My statistics background is almost $\varnothing$, so I apologise if my question has already been asked, and I just didn't know the right terminology to find it here.
Suppose $p_X$ is the probability density of a random variable $X$ (say, defined over $\mathbb{R}$). Then $$\int_{\mathbb R} p_X(x) \mathrm{d}x = 1,\quad \mathbb{E}(X) = \int_{\mathbb R} xp_X(x)\mathrm{d}x, \quad \mathrm{Var}(X) = \mathbb{E}(X^2) - \mathbb{E}(X)^2.$$ The above three conditions/definitions depend precisely on $\mathbb{E}(X^0), \mathbb{E}(X^1)$, and $\mathbb{E}(X^2)$. This makes me wonder why I've never encountered higher $n$, i.e. why is $\mathbb{E}(X^n)$ not important for bigger $n$? (Of course the obvious answer is that they are important, but I've just never seen them because of my limited stats background. However, this feeds into a second related question below.)
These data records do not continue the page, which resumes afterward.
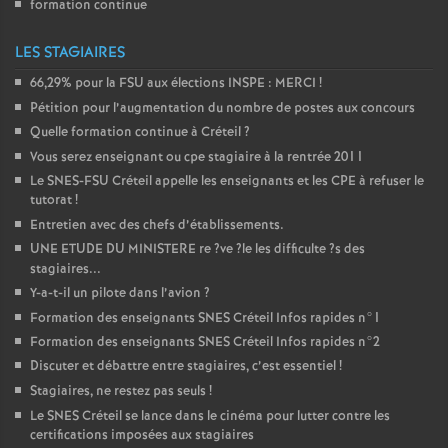
formation continue
LES STAGIAIRES
66,29% pour la
FSU
aux élections
INSPE
:
MERCI
!
Pétition pour l’augmentation du nombre de postes aux concours
Quelle formation continue à Créteil
?
Vous serez enseignant ou cpe stagiaire à la rentrée 2011
Le
SNES
-
FSU
Créteil appelle les enseignants et les
CPE
à refuser le
tutorat
!
Entretien avec des chefs d’établissements.
UNE
ETUDE
DU
MINISTERE
re
?ve
?le les difficulte
?s des
stagiaires...
Y-a-t-il un pilote dans l’avion
?
Formation des enseignants
SNES
Créteil Infos rapides n°1
Formation des enseignants
SNES
Créteil Infos rapides n°2
Discuter et débattre entre stagiaires, c’est essentiel
!
Stagiaires, ne restez pas seuls
!
Le
SNES
Créteil se lance dans le cinéma pour lutter contre les
certifications imposées aux stagiaires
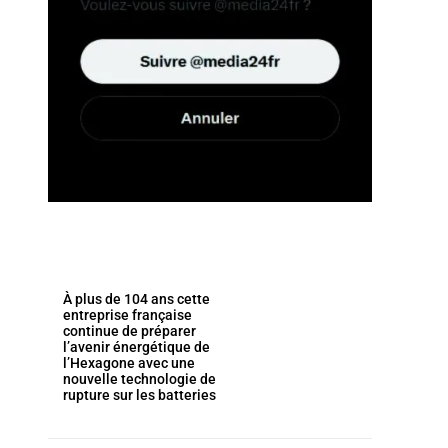
À plus de 104 ans cette
entreprise française
continue de préparer
l’avenir énergétique de
l’Hexagone avec une
nouvelle technologie de
rupture sur les batteries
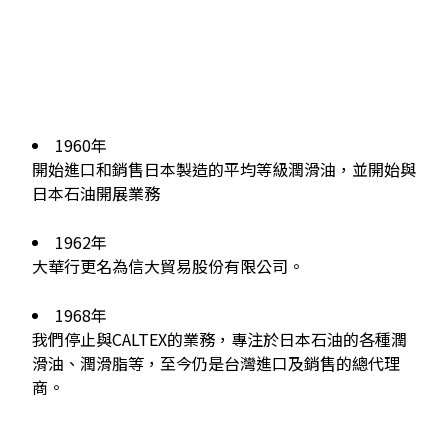
1960年
開始進口和銷售日本製造的平均等級潤滑油，並開始與
日本石油開展業務
1962年
大華行更名為信大貿易股份有限公司。
1968年
我們停止與CALTEX的業務，專注於日本石油的各種潤
滑油、潤滑脂等，至今仍是台灣進口及銷售的總代理
商。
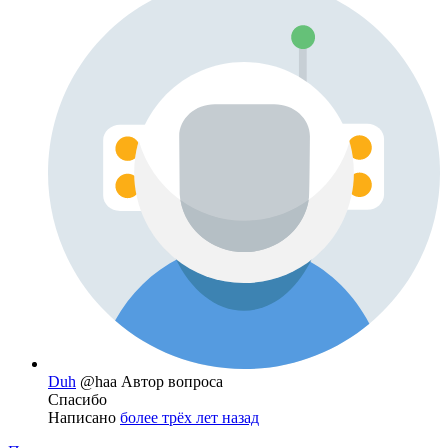
Duh
@haa
Автор вопроса
Спасибо
Написано
более трёх лет назад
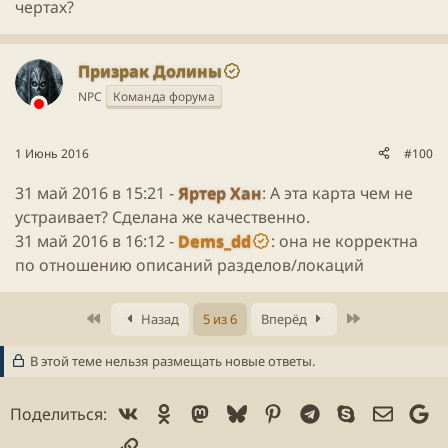
чертах?
Призрак Долины
NPC
Команда форума
1 Июнь 2016
#100
31 май 2016 в 15:21 -
Яртер Хан
: А эта карта чем не
устраивает? Сделана же качественно.
31 май 2016 в 16:12 -
Dems_dd
: она не корректна
по отношению описаний разделов/локаций
Первое
Последнее
Назад
5 из 6
Вперёд
В этой теме нельзя размещать новые ответы.
Vk
Ok
Mastodon
Bluesky
Pinterest
Telegram
Skype
Электр
Go
Поделиться:
Ссылка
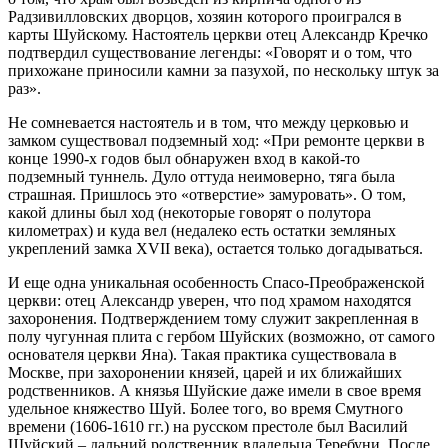
Радзивилловских дворцов, хозяин которого проигрался в
карты Шуйскому. Настоятель церкви отец Александр Кречко
подтвердил существование легенды: «Говорят и о том, что
прихожане приносили камни за пазухой, по нескольку штук за
раз».
Не сомневается настоятель и в том, что между церковью и
замком существовал подземный ход: «При ремонте церкви в
конце 1990-х годов был обнаружен вход в какой-то
подземный туннель. Дуло оттуда неимоверно, тяга была
страшная. Пришлось это «отверстие» замуровать». О том,
какой длины был ход (некоторые говорят о полутора
километрах) и куда вел (недалеко есть остатки земляных
укреплений замка XVII века), остается только догадываться.
И еще одна уникальная особенность Спасо-Преображенской
церкви: отец Александр уверен, что под храмом находятся
захоронения. Подтверждением тому служит закрепленная в
полу чугунная плита с гербом Шуйских (возможно, от самого
основателя церкви Яна). Такая практика существовала в
Москве, при захоронении князей, царей и их ближайших
родственников. А князья Шуйские даже имели в свое время
удельное княжество Шуй. Более того, во время Смутного
времени (1606-1610 гг.) на русском престоле был Василий
Шуйский – дальний родственник владельца Теребуни. После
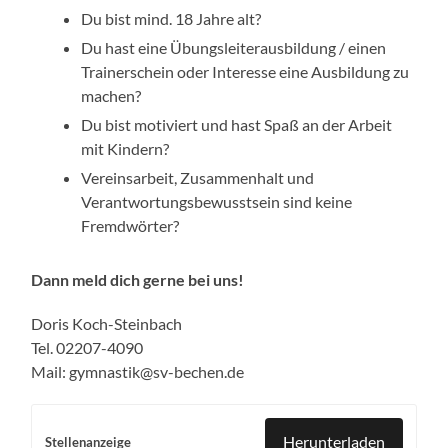
Du bist mind. 18 Jahre alt?
Du hast eine Übungsleiterausbildung / einen
Trainerschein oder Interesse eine Ausbildung zu
machen?
Du bist motiviert und hast Spaß an der Arbeit
mit Kindern?
Vereinsarbeit, Zusammenhalt und
Verantwortungsbewusstsein sind keine
Fremdwörter?
Dann meld dich gerne bei uns!
Doris Koch-Steinbach
Tel. 02207-4090
Mail: gymnastik@sv-bechen.de
Herunterladen
Stellenanzeige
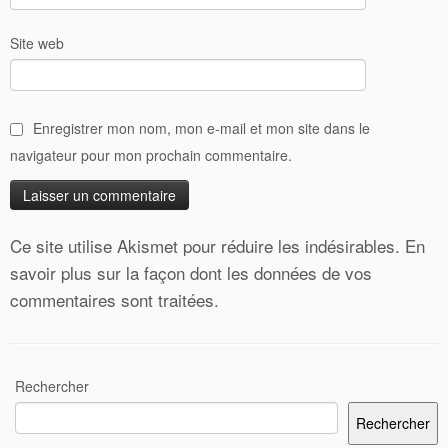
Site web
Enregistrer mon nom, mon e-mail et mon site dans le
navigateur pour mon prochain commentaire.
Ce site utilise Akismet pour réduire les indésirables.
En
savoir plus sur la façon dont les données de vos
commentaires sont traitées
.
Rechercher
Rechercher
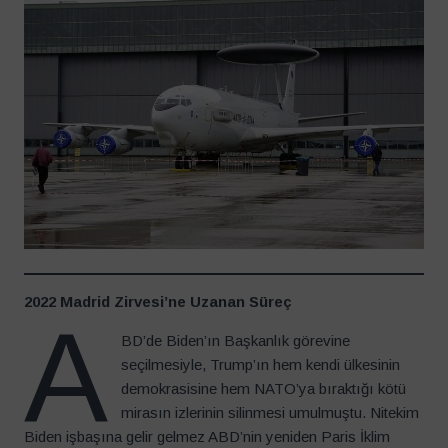
2022 Madrid Zirvesi’ne Uzanan Süreç
A
BD’de Biden’ın Başkanlık görevine
seçilmesiyle, Trump’ın hem kendi ülkesinin
demokrasisine hem NATO’ya bıraktığı kötü
mirasın izlerinin silinmesi umulmuştu. Nitekim
Biden işbaşına gelir gelmez ABD’nin yeniden Paris İklim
The above question organically formed when I was reading a proof of the law of large numbers using Fourier transforms. Assume $p_{X_i}$ has mean $0$ and finite variance $D$ for every $i$. Let $Z_m = \frac{1}{m}(X_1 + \cdots + X_m)$. We wish to prove that $\lim_{m\to\infty}\mathbb{E}(Z_m) = 0$.
Recalling the formula $$\hat{f}^{(n)}(\zeta) = (-2\pi i)^n (\widehat{x^nf})(\zeta),$$ we have $\hat{p}_X(0) = 1, \hat{p}_X'(0) = 0, \hat{p}_X''(0) = -4\pi^2D$ and so on. The proof goes on to say that for any choice of $\zeta$, $$\lim_{m \to \infty} \hat{p}_{Z_m}(\zeta) = \lim_{m\to\infty} \hat{p}_X(\zeta/m)^m = \lim_{m\to\infty}\Big(1 - \frac{2\pi^2D^2 \zeta^2}{m^2}\Big)^m = 1.$$
The last step is expressing $\hat{p}_X$ as a Taylor series (expanded about 0) and ignoring higher order terms. However, without any additional information about higher order derivatives of $\widehat{p}_X$ (i.e. the values of $\mathbb{E}(X^n)$ for larger $n$) the assumption that the Taylor series converges everywhere is surely wrong. My dissatisfaction with this proof can again be summarised as "why are the mean and variance enough?". Is there an unspoken assumption that all probability distributions are analytic almost everywhere? Or do the mean and variance truly pin down the probability density function in such a way that we can ignore all higher order terms?
The expected value and the variance describe the central trend and the spread. These are the minimal quantities one cares about for a first grasp of the data. They are sufficient to define a linear transformation of the data to normalize it (nonlinear transformations aren't so prized).
Higher moments (classically up to order $4$) can be used for a finer description (symmetry and resemblance to a normal law) but they are much less useful, and the tools for their estimation are much less developed.
Also think that the mean and standard deviation are all it takes to describe a Normal distribution, and by the CLT, this distribution is the "destiny" of all samples.